ES 1 min negative divergence, so tone is shifting, the market is moving to where we need it, so far so good. We are moving closer to low risk, excellent entry, high probability trades.

AAPL Update

Yesterday I updated AAPL in this post, the gist of the post was AAPL was likely to see more downside and the only place I'd consider buying it is below a bearish triangle's support, under $500.

This post from December 31st identifies this move in AAPL (below) as a head fake move and as such several members shorted or have put positions in AAPL.

Yesterday in the post linked at the top and every post in the last week of December has the same conditions that need to be met to make AAPL a long.
 This breakout above the bearish descending triangle was identified on the first day as being a head fake move, that post is linked above so it makes for a decent short for those who have the risk tolerance. However the larger divergence has been a positive one and the place I said I'd consider AAPL as a long in below this triangle.

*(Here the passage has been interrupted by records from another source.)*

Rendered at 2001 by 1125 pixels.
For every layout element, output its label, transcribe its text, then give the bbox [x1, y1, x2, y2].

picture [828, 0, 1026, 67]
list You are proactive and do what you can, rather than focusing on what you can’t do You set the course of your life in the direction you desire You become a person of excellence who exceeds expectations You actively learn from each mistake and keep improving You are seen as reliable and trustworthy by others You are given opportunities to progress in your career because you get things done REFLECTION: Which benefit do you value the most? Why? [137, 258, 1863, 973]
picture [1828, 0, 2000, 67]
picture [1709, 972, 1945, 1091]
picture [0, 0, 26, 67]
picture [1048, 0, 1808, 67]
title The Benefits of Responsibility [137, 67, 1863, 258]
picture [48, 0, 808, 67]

 This 5 min chart shows the AAPL breakout above the triangle and a negative divergence or distribution in to the breakout, identifying it as a head fake move that won't hold.

 Intraday there's a small "possible positive divergence", as of this capture it wasn't there yet, but even if it does make it there, I'd keep short and Put positions in place as I believe we are heading below the triangle and $500.

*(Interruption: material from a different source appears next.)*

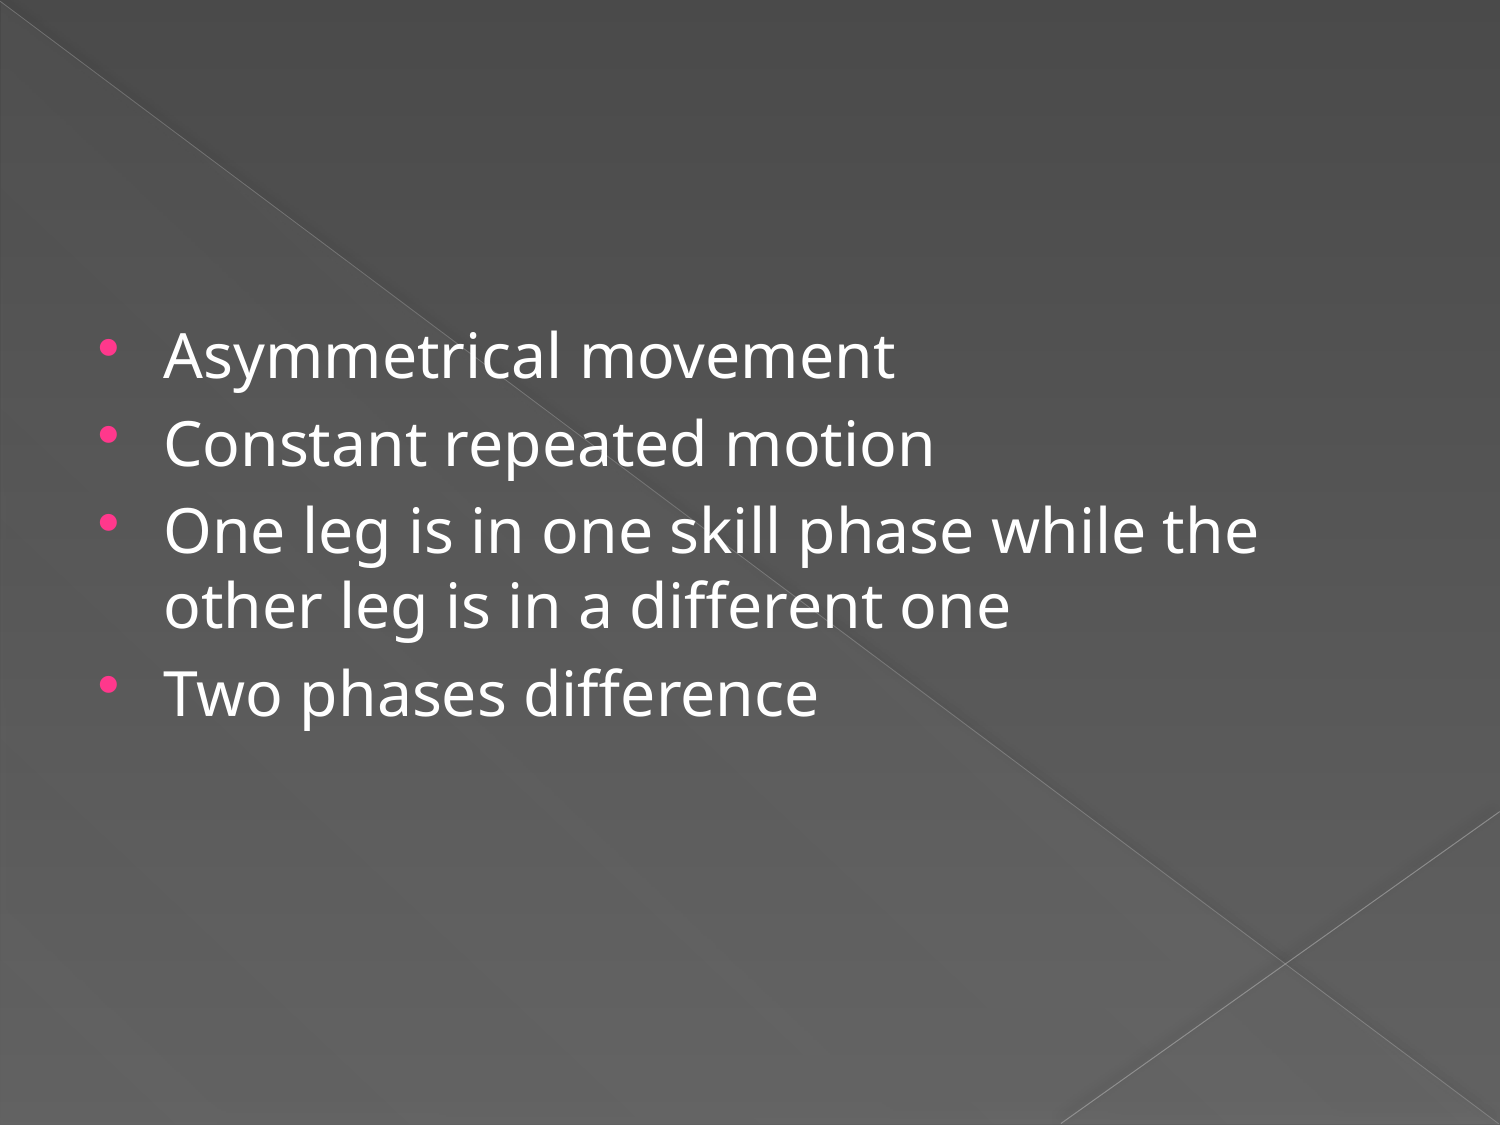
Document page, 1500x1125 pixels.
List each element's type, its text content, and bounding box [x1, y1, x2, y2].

 One good question from a member who is using 3C is the deterioration in the 15 min chart's positive divergence, this is what buying AAPL under the triangle is based on. As I told him, we get "Jiggles" with moves down and up and when looking at a move down like this it looks bad, when you see it with a following move up, not so bad.

 I also said that yesterday's F_E_D minutes and the probability QE3 is cut short changes the whole dynamic of the market, I said the same yesterday. The market was counting on the F_E_D to be there, QE3 to be there and for the first time the F_R_D is hinting strongly that they may be ready to start pulling away, this could change the entire game as I noted yesterday, "We'll have to watch underlying trade over the next few weeks to month as these institutional positions are like large ships and take time to move".

For our purposes though, unless you are short AAPL, it doesn't matter if the 15 min.positive divergence falls apart because we have no long commitment in AAPL, we have an area and a set of conditions, but if AAPL makes it to that area and the 15 min positive has fallen apart, it's simply a "NO TRADE", there's no loss, it's just a failed set up and this is why we wait for confirmation in 3C.

As for this near term trade though, there could be a bit of a bounce, the volume surge first on the gap down and then on the break below resistance where stops were piled up gives smart money a lot of supply at relatively cheap prices and they can use that for a quick upside trade. If that trade can move high enough, then we may look at AAPL as a short or add to short position. I personally would not let go of any equity shorts on a bounce, as far as puts, probably not either, but that would depend on how strong the divergence is before the move.